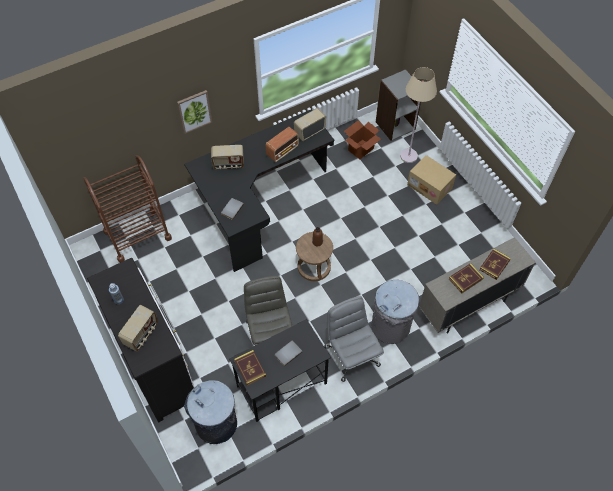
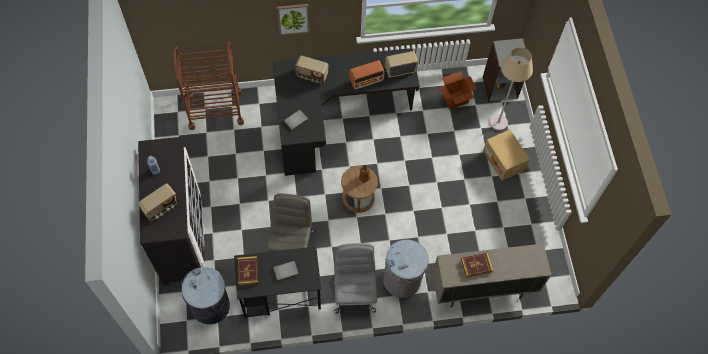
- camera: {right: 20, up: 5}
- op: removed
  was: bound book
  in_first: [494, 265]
==================================================
Output each line exactly as shown above; no pictures go in the copy.

- camera: {right: 20, up: 5}
- op: removed
  was: bound book
  in_first: [494, 265]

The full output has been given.